Within a year, a core of about a dozen people were living in Drop City. Life was simple but not primitive, Richert says. The men — “we didn’t have a good sense of feminism,” Richert admits — worked on the buildings and their art during the day, while the women prepared meals and did laundry and other chores (they did have a washing machine).

“I think the level of creativity there was very high,” Richert says. “That’s what it was about. A lot of people think Drop City was about drugs or something.”

Were there drugs?

“It was the ’60s, and we were in the age group that experimented with marijuana and drugs,” he says. “But that wasn’t the focus.”

Besides, he says, nobody had money to buy drugs anyway. The artists sold their works and helped design posters for a company in New York City, but nobody got rich. The money they did make was put into a common bank account that anyone could deposit into or withdraw from.

Richert lived at Drop City for three years. Eventually, the site was abandoned in 1969. Various reasons are cited, including too much drug activity, the sheer size of the place (around 40 people) and too many drifters who weren’t creating art or helping build structures. Some say the place just got too much publicity and got too big.

(And, in fact, some still shun publicity to this day. JoAnn Bernofsky, one of the KU grads/founders, declined an interview request, and her husband, Gene, said he was not available to talk about Drop City.)

Richert admits he came out with a more positive view of the situation than most.

“A number of different people wonder why Drop City failed,” he says. “I did not regard Drop City as a failure. My view is it’s a success. It’s one of the best things I’ve ever done.”

‘Lot of hope’

Tom McCourt was living in Lawrence in 1984 when he saw a garage sale ad that mentioned Drop City memorabilia.

That’s when he met the Bernofskys and when he first got interested in studying Drop City.

McCourt was working for the Kansas Audio-Reader Network at the time. He now is a faculty member at Fordham University in New York.

McCourt originally planned to write a book about the site but later met New York filmmaker Joan Grossman and decided to pursue the documentary.

He’s not surprised a place like Lawrence gave birth to a place like Drop City.

“Lawrence has always been a locus for interesting stuff,” he says.

The filmmakers expect to have 40 to 50 hours of footage to examine. Release of the film is still more than a year away.

“I think it offers a lot of hope, ultimately,” McCourt says of the Drop City message.

Grossman says there are plenty of lessons to be learned from the Drop City experience today:

• The commune was created during a time when many Americans were disillusioned by the Vietnam War and were looking for another way of life.

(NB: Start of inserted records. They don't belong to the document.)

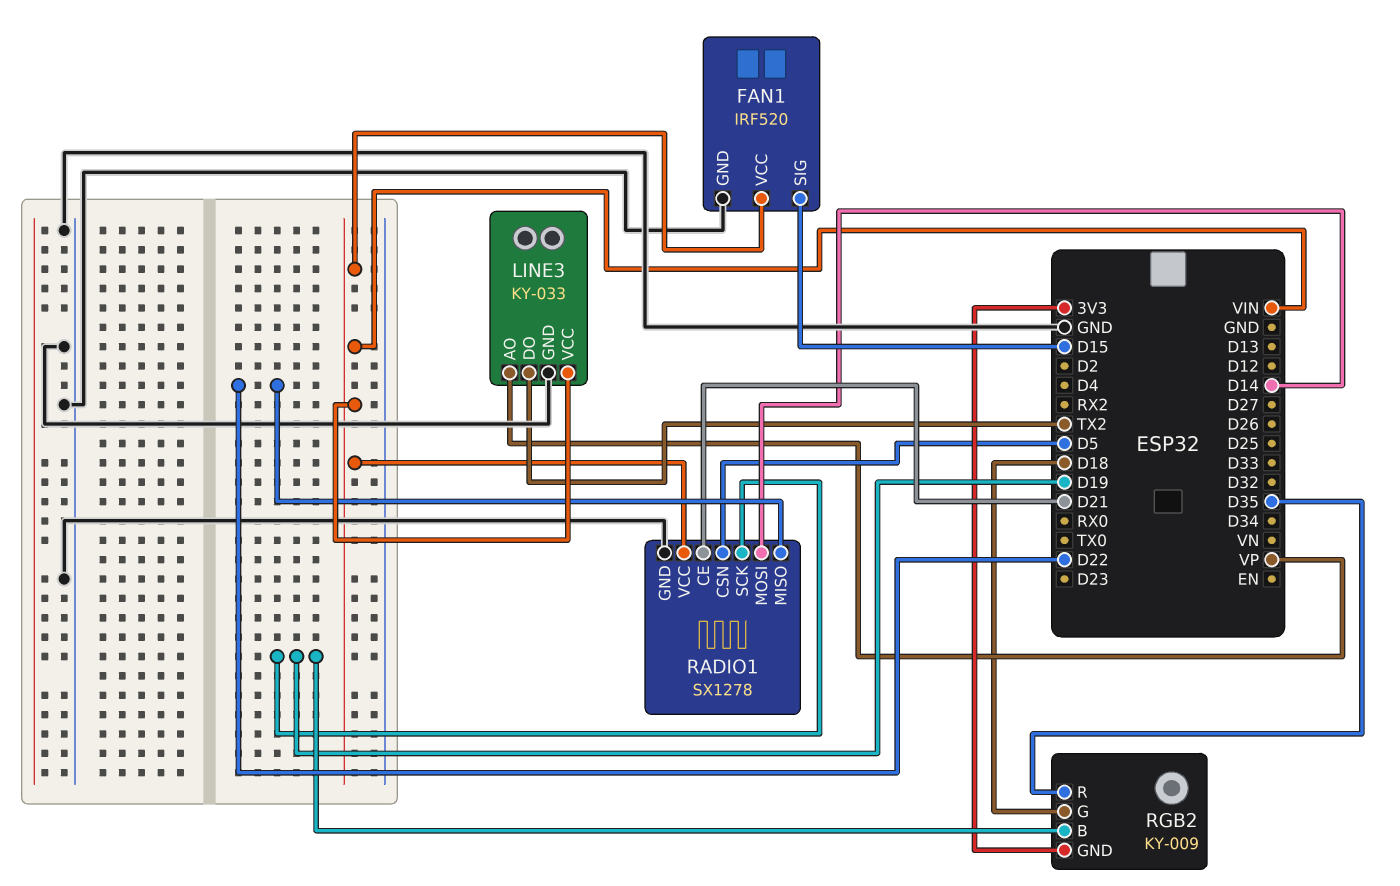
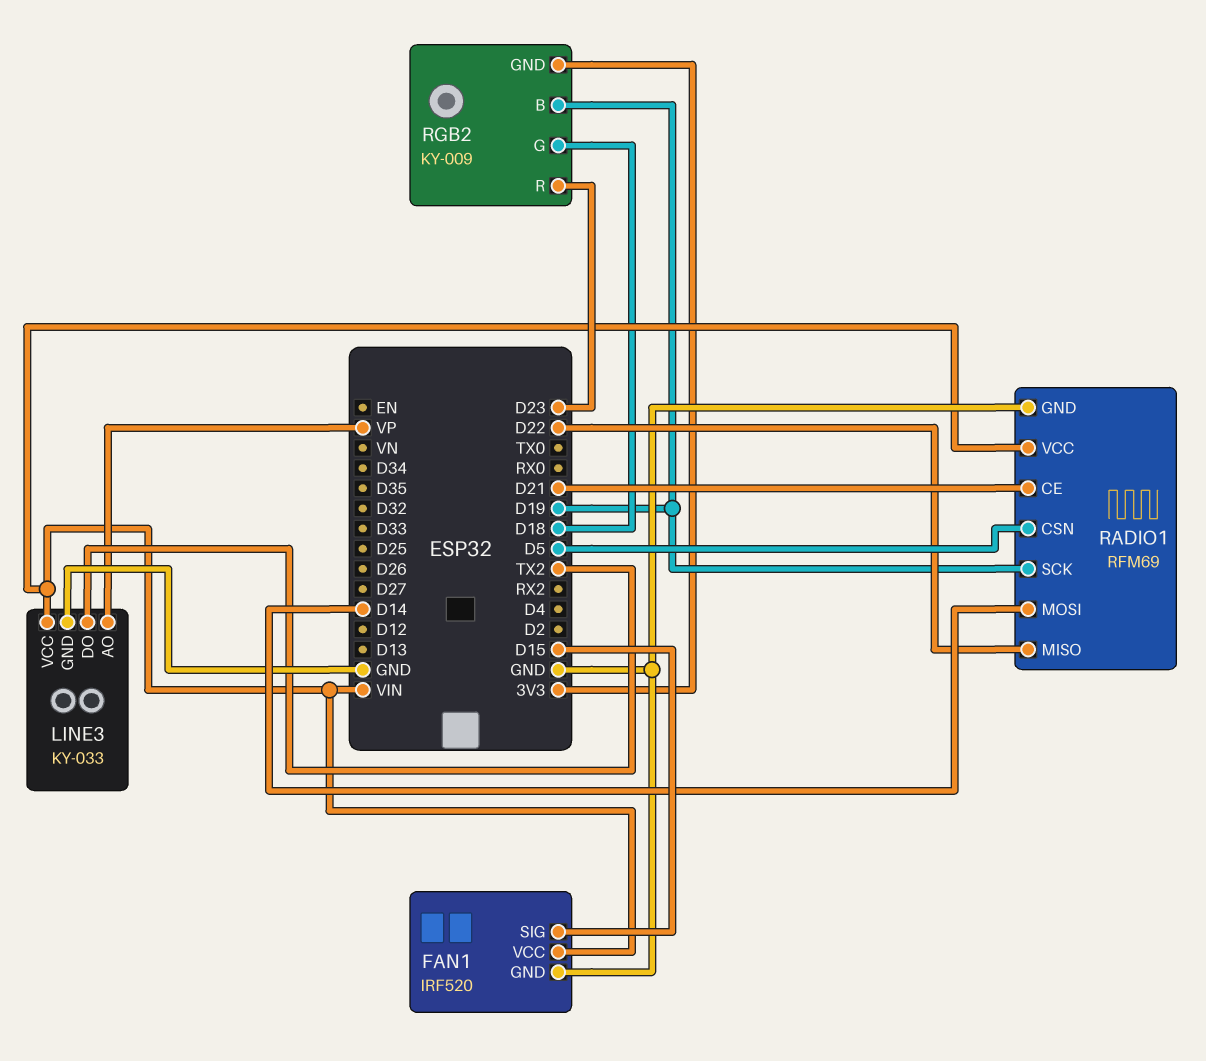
RADIO1: SX1278 -> RFM69
RGB2 pin R: D35 -> D23

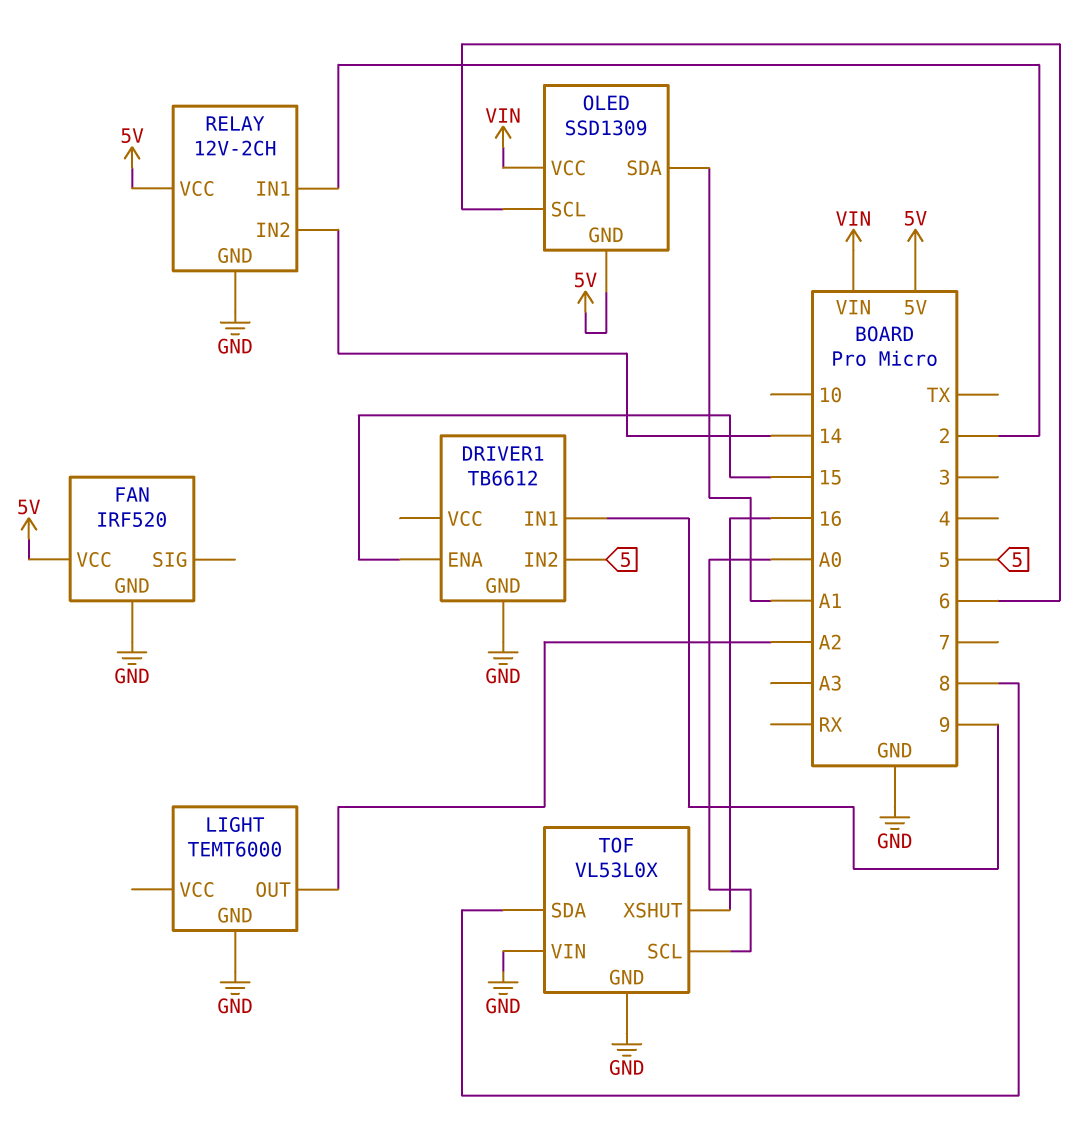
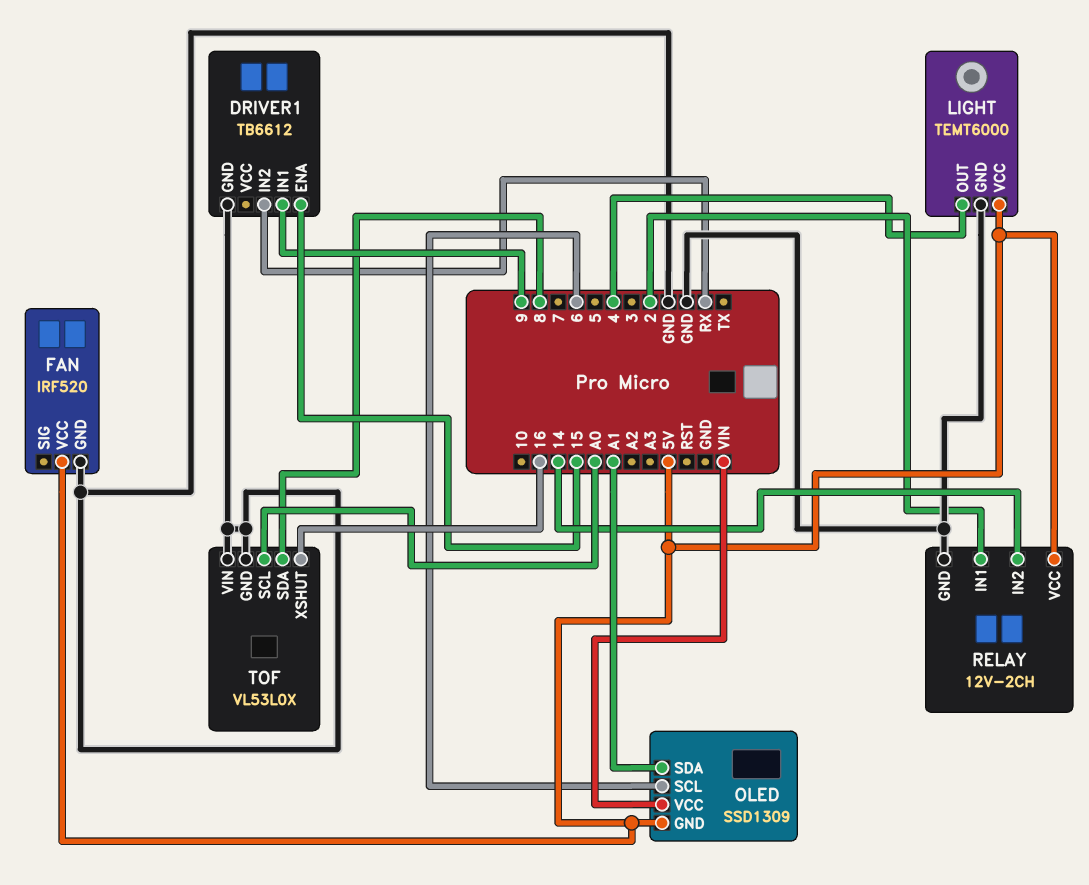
DRIVER1 pin IN2: 5 -> RX
LIGHT pin OUT: A2 -> 4
LIGHT pin VCC: none -> 5V

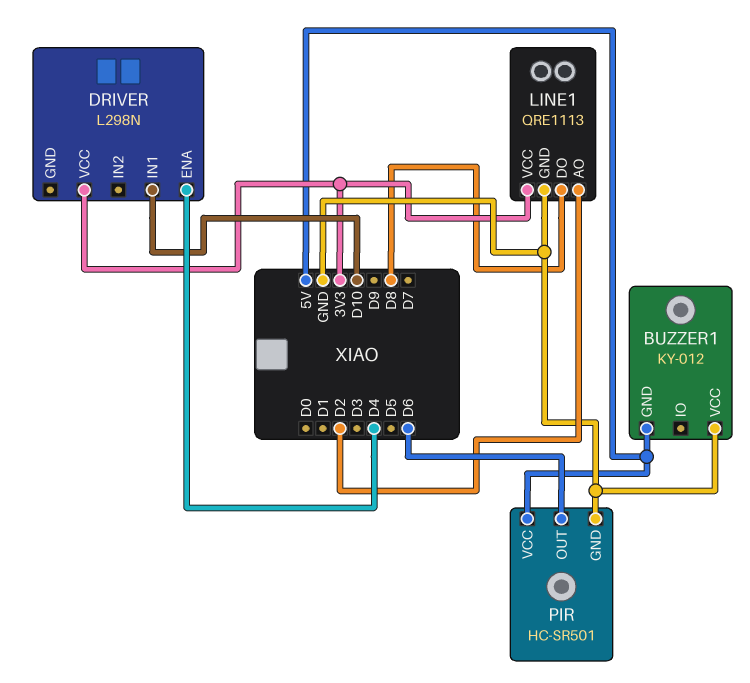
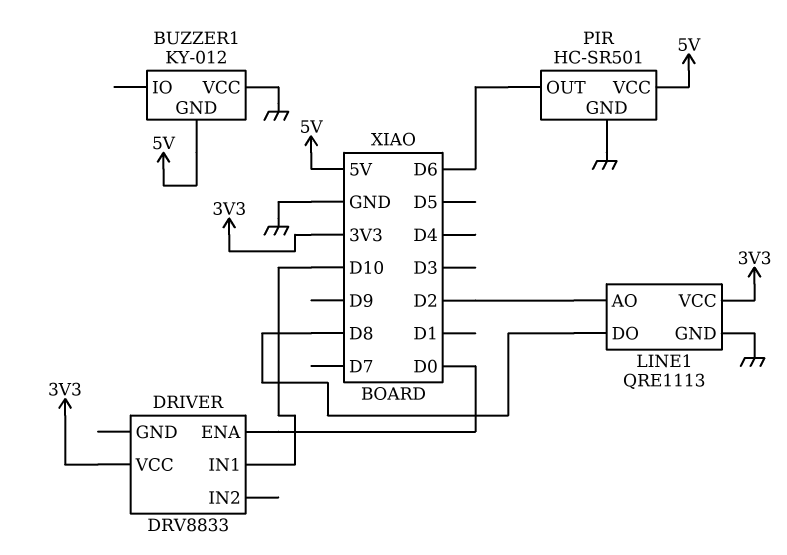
DRIVER: L298N -> DRV8833
DRIVER pin ENA: D4 -> D0

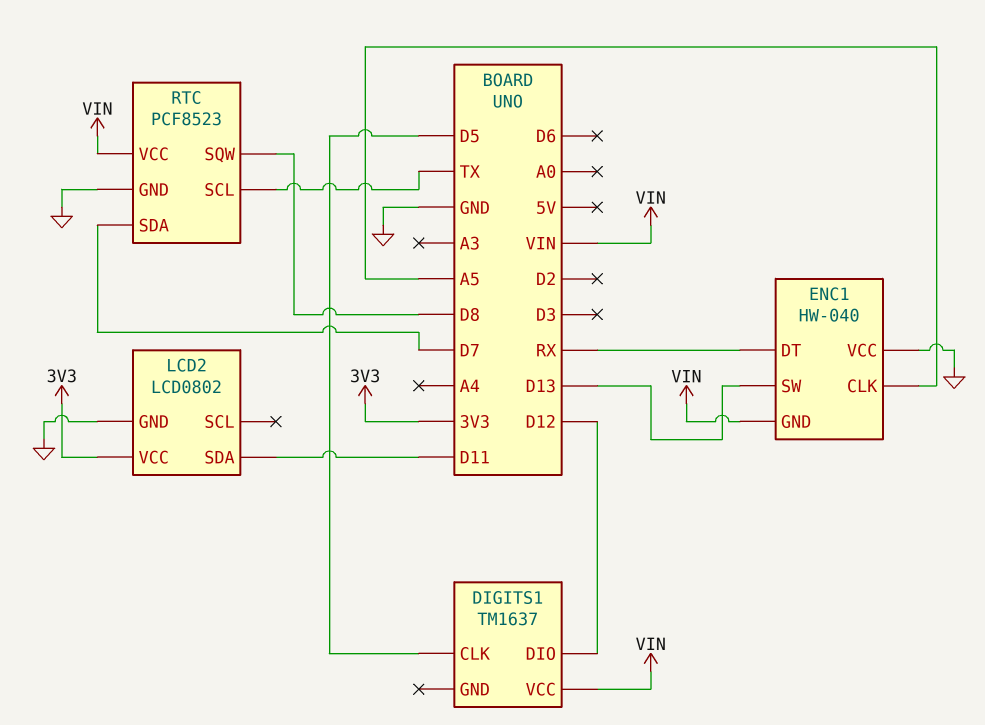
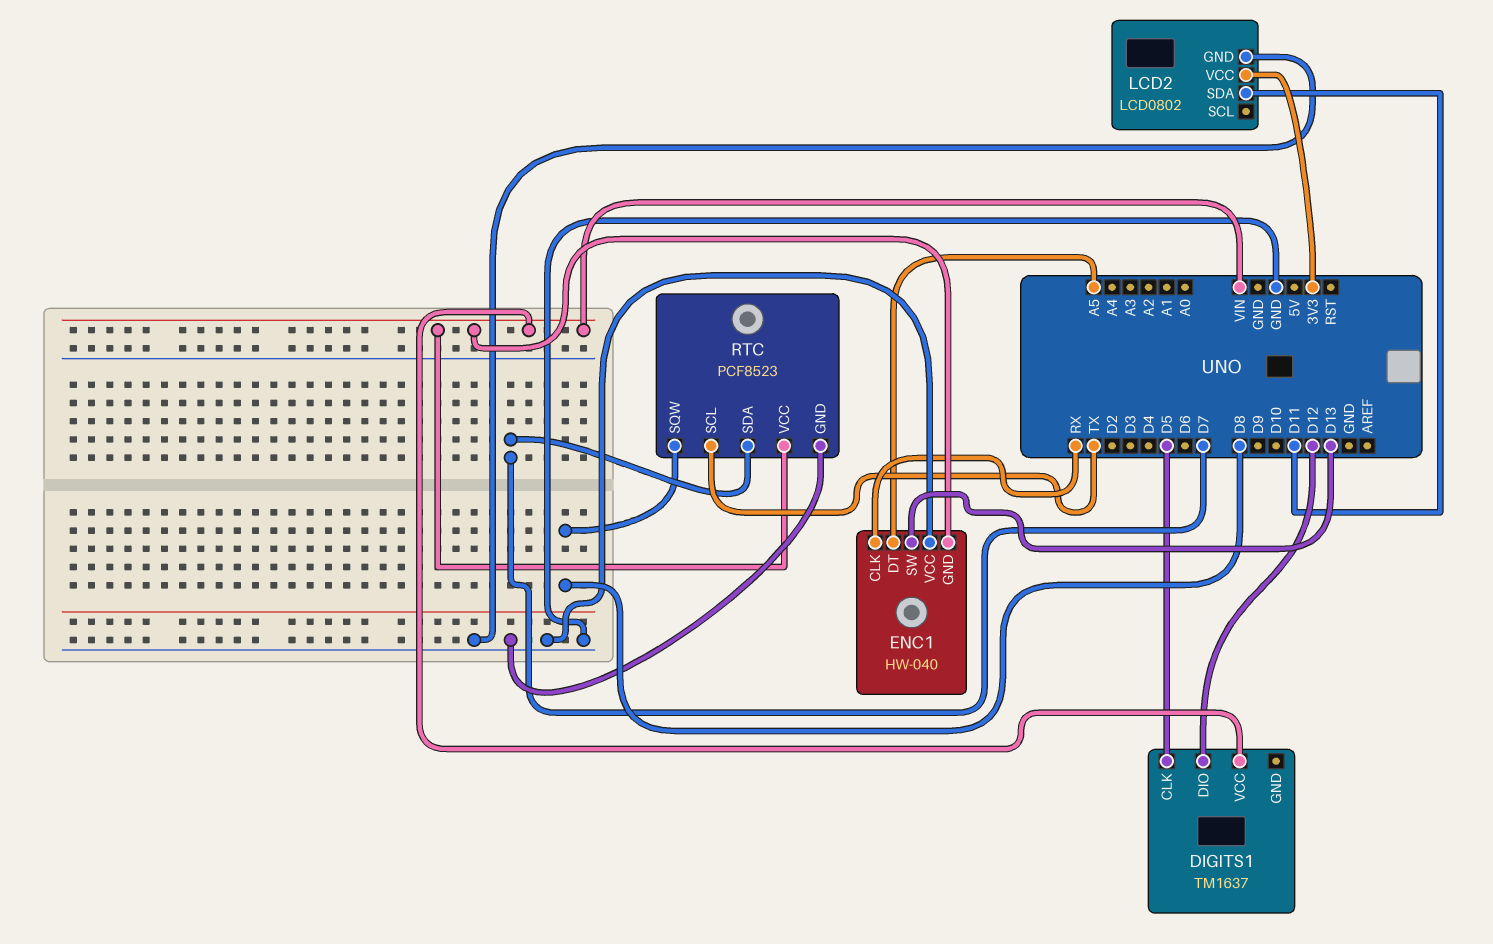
ENC1 pin CLK: A5 -> RX
ENC1 pin DT: RX -> A5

“People feel anxious about the wars we’re in, about the economy and the climate, all of these things,” Grossman says.

• Those who lived there constructed what is viewed as one of the first solar-heated homes in the United States, and the recycled materials used also resonate with those interested in “green” construction.

• Many of the Drop City residents used the experience to springboard into successful arts, video and activist careers.

Grossman says she talked to a woman in Trinidad recently who had come to realize these advances.

“She said, ‘You know, I used to drive by Drop City all the time, and I thought they were a bunch of hippies. And now I realize they were geniuses,'” Grossman recalls.

Permanent archive

Richert has done a lot of thinking about Drop City through the years. Much of his art is based on ideas he and others came up with there. And every couple of weeks, a graduate student doing research or a journalist working on a piece will call him for information.

Over time, the farmer who now owns the property has demolished the domes that became Drop City’s trademark. The last one came down several years ago.

“When Drop City finally got torn down, I was kind of depressed,” Richert says. “I built all the buildings at my home, using 3-D modeling. I want there to be some sort of record of Drop City. This documentary is sort of our best opportunity to have that record.”